* Activity
Put the lines into a Markdown table with the columns Row and Line, starting with the line that contains "que esbanjava charme sempre com uma" and going on through the line that contains "com 15 anos, e eles começaram a namorar". Number each row and leave out any blank lines.

* Information shown
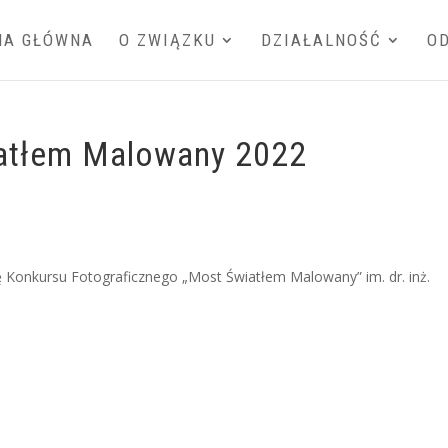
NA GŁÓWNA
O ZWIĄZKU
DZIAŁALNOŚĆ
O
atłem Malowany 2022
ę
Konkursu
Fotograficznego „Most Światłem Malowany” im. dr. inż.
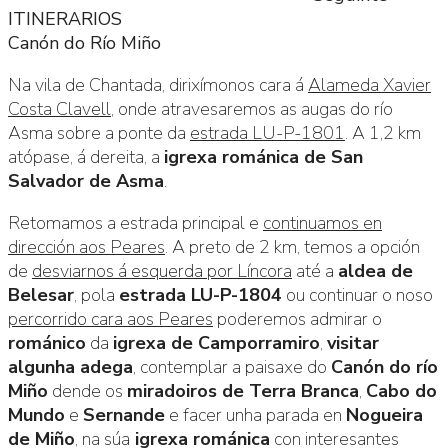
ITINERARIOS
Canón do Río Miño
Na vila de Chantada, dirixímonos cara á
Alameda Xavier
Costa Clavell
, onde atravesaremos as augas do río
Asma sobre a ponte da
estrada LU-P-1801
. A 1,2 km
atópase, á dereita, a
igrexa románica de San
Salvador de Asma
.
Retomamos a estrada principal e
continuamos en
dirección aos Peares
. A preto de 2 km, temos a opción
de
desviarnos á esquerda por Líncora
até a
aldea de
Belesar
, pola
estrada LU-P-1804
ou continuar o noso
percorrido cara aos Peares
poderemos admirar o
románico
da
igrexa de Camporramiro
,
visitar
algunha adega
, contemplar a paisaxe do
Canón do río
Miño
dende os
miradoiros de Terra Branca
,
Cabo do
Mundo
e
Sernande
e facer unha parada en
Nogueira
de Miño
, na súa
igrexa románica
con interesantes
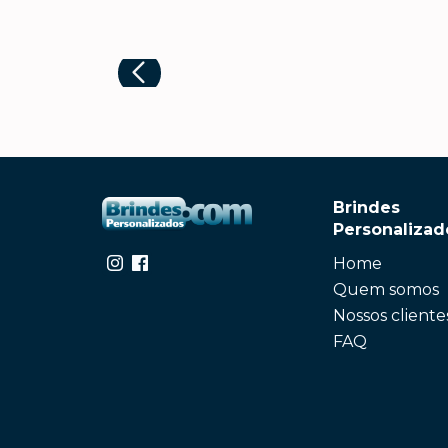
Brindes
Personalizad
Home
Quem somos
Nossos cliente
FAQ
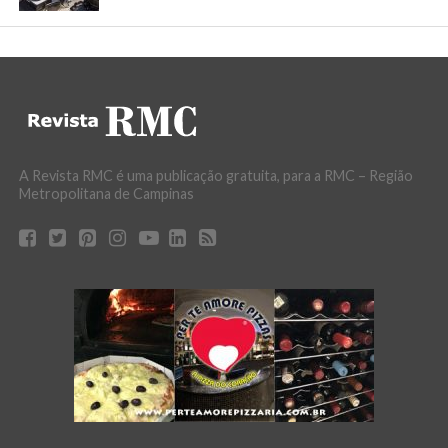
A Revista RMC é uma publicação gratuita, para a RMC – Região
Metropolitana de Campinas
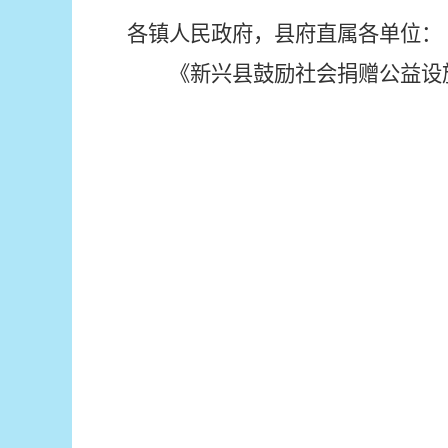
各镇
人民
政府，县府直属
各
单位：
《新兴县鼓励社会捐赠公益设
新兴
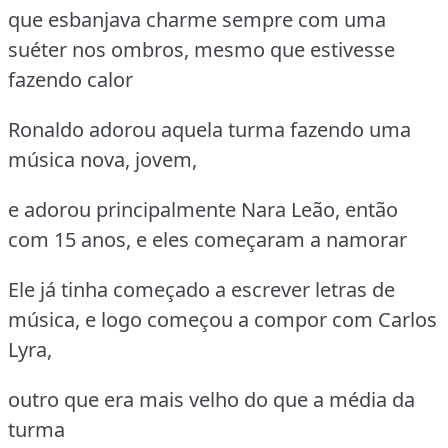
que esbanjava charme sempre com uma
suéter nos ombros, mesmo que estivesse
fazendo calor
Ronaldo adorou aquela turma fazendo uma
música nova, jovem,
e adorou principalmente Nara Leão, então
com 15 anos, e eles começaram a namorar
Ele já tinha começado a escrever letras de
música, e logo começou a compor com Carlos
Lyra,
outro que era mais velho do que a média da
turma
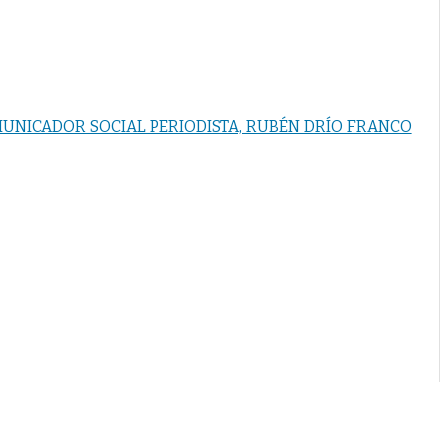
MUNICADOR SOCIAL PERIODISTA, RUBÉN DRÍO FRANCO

---

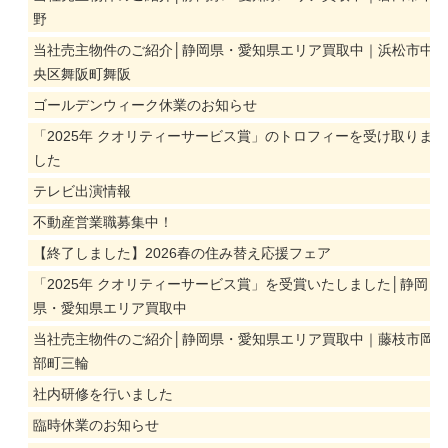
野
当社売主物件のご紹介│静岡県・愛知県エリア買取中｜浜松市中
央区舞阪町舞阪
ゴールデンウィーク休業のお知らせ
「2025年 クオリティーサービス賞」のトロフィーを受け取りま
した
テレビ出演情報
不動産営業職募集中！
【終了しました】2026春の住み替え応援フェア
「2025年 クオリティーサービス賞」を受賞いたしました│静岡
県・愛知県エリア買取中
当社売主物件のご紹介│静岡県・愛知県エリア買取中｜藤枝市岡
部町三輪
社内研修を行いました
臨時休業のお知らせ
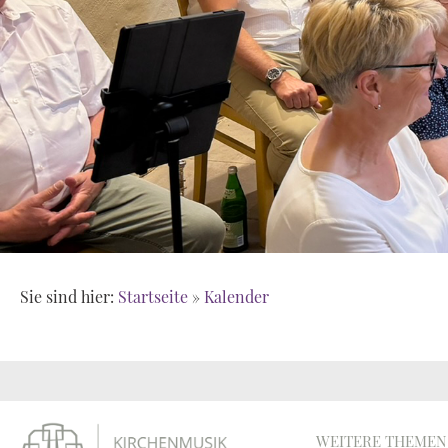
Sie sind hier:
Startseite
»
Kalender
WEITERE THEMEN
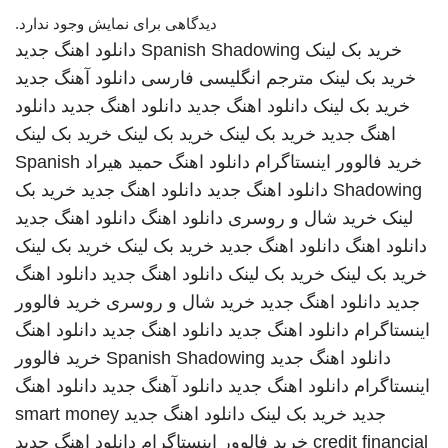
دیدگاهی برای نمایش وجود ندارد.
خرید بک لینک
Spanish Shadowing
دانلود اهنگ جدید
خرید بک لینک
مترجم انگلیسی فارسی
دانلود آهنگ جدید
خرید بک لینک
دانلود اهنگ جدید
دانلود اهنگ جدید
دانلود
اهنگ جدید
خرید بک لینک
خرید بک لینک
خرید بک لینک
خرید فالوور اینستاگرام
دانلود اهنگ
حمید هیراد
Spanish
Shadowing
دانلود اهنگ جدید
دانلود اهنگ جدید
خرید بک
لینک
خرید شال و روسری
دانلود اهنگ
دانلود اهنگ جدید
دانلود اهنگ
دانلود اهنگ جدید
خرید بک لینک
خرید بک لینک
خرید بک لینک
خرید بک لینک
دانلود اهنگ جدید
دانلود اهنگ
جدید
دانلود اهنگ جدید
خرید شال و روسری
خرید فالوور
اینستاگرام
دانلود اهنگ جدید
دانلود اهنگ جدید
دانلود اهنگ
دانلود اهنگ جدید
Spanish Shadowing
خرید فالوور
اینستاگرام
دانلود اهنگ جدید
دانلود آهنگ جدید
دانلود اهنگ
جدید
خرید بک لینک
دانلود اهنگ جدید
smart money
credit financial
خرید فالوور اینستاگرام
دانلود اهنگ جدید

* Answer space
| Row | Line |
|---|---|
| 1 | que esbanjava charme sempre com uma |
| 2 | suéter nos ombros, mesmo que estivesse |
| 3 | fazendo calor |
| 4 | Ronaldo adorou aquela turma fazendo uma |
| 5 | música nova, jovem, |
| 6 | e adorou principalmente Nara Leão, então |
| 7 | com 15 anos, e eles começaram a namorar |